Рекенштейны - стр. 56
Готфрид, взглянув на нее, тотчас понял, чего ей стоило это свидание. Она была бледна, как ее белое платье, и руки ее, опущенные на колени, были крепко сжаты. Он подошел к ней, холодно поклонился и, устремив на нее взор, спросил:
– Что вам угодно, графиня? Я к вашим услугам.
Габриела хотела ответить, но ее дрожавшие губы отказывались ей служить.
– Я помимо моей воли тревожу вас, графиня, и, надеюсь, что вы скоро будете совершенно избавлены от моего присутствия, – сказал Готфрид с горечью.
Молодая женщина с трудом преодолела себя и, указав рукой на стул, промолвила:
– Я для того именно и желала видеть вас, чтобы просить остаться при моем сыне и не покидать нашего дома.
– Это невозможно, графиня, после того, что произошло.
– Но я хочу тоже выразить вам мое сожаление, что оскорбила вас, и обещаю, что никогда впредь вы не будете иметь причины жаловаться на недостаток уважения к вам. Если же вы останетесь при своем намерении отказаться от мес та, то это может вызвать мой развод с мужем. А я не думаю, чтобы вы этого желали.
Она говорила медленно, будто ей не хватало воздуха, затем замолчала и устремила взгляд на своего собеседника. Множество разнородных чувств отражалось на его красивом, выразительном лице. Прежде всего он был неприятно удивлен; затем его смутила мысль, что из-за него разразилась такая гроза между супругами; но когда взгляд его упал на врага, на эту красивую, молодую женщину, так смирившуюся перед ним, в сердце его мгновенно пробудилось все его рыцарское великодушие; он быстро подошел к Габриеле и со свойственной ему симпатичной откровенностью сказал:
– Я остаюсь, графиня, и молю вас простить мне резкие слова, которые вырвались у меня вчера и были для вас причиной неудовольствия; это тем более тяжело, что я сам виноват, позволив себе в зимнем саду коснуться неосторожно оскорбившего вас вопроса. Я пойду сейчас сказать графу, что остаюсь при вашем сыне. Избави меня бог быть невольной причиной семейного несчастья.
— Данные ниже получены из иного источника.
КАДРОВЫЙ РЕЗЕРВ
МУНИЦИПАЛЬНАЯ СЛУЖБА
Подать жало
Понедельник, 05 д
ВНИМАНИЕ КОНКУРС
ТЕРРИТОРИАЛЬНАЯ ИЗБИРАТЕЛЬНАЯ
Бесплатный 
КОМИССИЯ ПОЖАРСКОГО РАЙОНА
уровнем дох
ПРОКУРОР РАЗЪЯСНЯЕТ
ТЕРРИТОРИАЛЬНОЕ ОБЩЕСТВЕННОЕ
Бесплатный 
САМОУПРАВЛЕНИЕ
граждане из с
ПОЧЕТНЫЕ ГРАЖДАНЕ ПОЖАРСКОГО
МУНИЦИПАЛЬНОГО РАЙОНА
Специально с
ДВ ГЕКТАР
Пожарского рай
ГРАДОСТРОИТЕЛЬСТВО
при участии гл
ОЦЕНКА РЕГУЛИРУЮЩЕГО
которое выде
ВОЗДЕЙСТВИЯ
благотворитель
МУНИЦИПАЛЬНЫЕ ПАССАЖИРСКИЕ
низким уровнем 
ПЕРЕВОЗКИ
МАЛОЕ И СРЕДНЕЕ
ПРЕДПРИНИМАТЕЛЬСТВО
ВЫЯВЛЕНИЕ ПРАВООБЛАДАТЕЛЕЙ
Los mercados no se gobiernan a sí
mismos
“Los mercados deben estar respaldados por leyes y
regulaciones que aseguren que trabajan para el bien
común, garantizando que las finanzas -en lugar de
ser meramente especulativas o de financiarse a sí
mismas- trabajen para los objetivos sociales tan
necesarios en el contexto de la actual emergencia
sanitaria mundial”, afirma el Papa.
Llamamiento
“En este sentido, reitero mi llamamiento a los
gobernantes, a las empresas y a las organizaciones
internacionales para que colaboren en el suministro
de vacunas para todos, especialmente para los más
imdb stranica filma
Габриела слушала, прислонясь к окну и закрыв глаза. Хаос чувств кипел в ее груди. Она ненавидела Готфрида за его холодность, за унижение, которого он ей стоил; но когда его враждебная сдержанность смягчилась, когда на нее устремились его глаза, горящие сердечным сожалением, вся злоба ее исчезла и уступила место странному мучительному чувству, непобедимому очарованию, которое приводило ее в упоение.
При последних словах молодого человека она подняла голову.
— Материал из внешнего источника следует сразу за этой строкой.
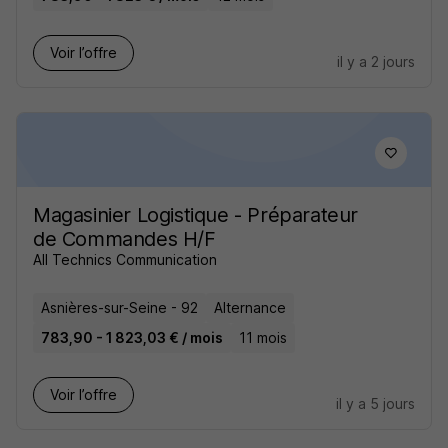
Voir l’offre
il y a 2 jours
Magasinier Logistique - Préparateur
de Commandes H/F
All Technics Communication
Asnières-sur-Seine - 92
Alternance
783,90 - 1 823,03 € / mois
11 mois
Voir l’offre
il y a 5 jours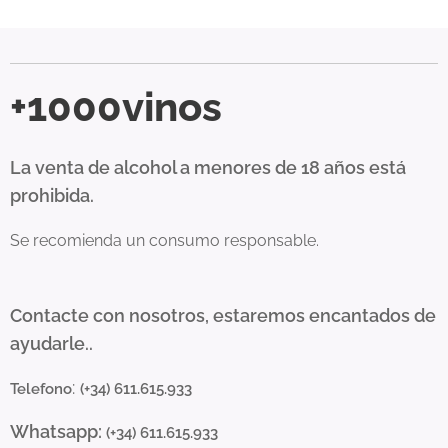
+1000vinos
La venta de alcohol a menores de 18 años está
prohibida.
Se recomienda un consumo responsable.
Contacte con nosotros, estaremos encantados de
ayudarle..
:
Telefono
(+34) 611.615.933
Whatsapp:
(+34) 611.615.933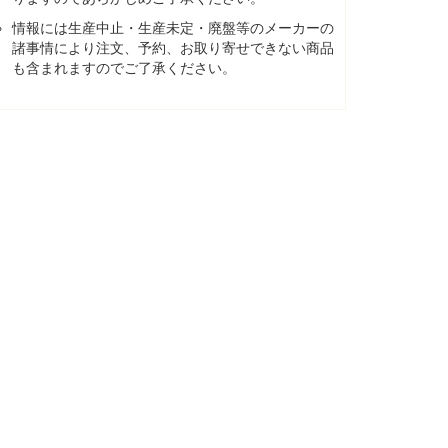
情報には生産中止・生産未定・廃盤等のメーカーの
諸事情により注文、予約、お取り寄せできない商品
も含まれますのでご了承ください。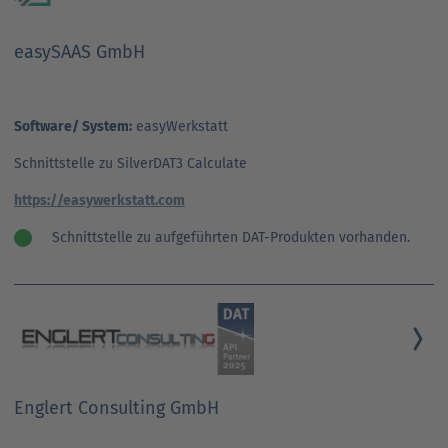
easySAAS GmbH
Software/ System:
easyWerkstatt
Schnittstelle zu SilverDAT3 Calculate
https://easywerkstatt.com
Schnittstelle zu aufgeführten DAT-Produkten vorhanden.
Englert Consulting GmbH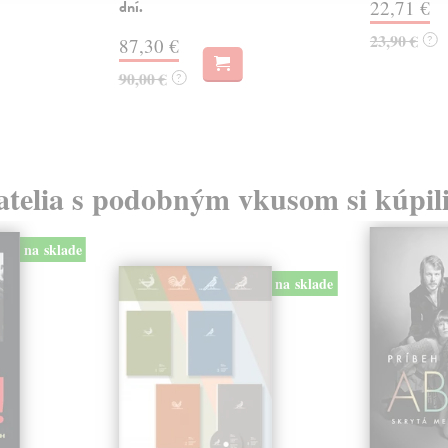
dní.
22,71 €
23,90 €
?
87,30 €
90,00 €
?
atelia s podobným vkusom si kúpili
na sklade
na sklade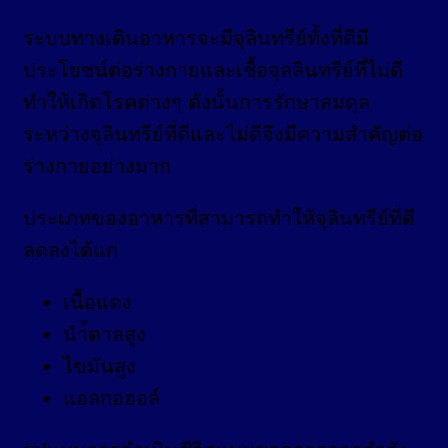
ระบบทางเดินอาหารจะมีจุลินทรีย์ทั้งที่ดีมี
ประโยชน์ต่อร่างกายและเชื้อจุลลินทรีย์ที่ไม่ดี
ทำให้เกิดโรคต่างๆ ดังนั้นการรักษาสมดุล
ระหว่างจุลินทรีย์ที่ดีและไม่ดีจึงมีความสำคัญต่อ
ร่างกายอย่างมาก
ประเภทของอาหารที่สามารถทำให้จุลินทรีย์ที่ดี
ลดลงได้แก่
เนื้อแดง
นำ้ตาลสูง
ไขมันสูง
แอลกอฮอล์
– Отчего вы говорите: «семейное несчастье»? Разве вы в самом деле думаете, что развод со старым, больным и жестким человеком может быть для меня несчастьем? Когда сорокалетний мужчина искушает пятнадцатилетнюю девочку своим титулом, своим богатством, своим положением, реакция сердца неизбежна. И я не хочу более отрицать. Да, люблю Арно, и ваши упреки в зимнем саду были вполне заслужены. И так как я не могу принадлежать моему пасынку, то не хочу развода. Неужели преступление, что я люблю Арно и желаю быть им любимой?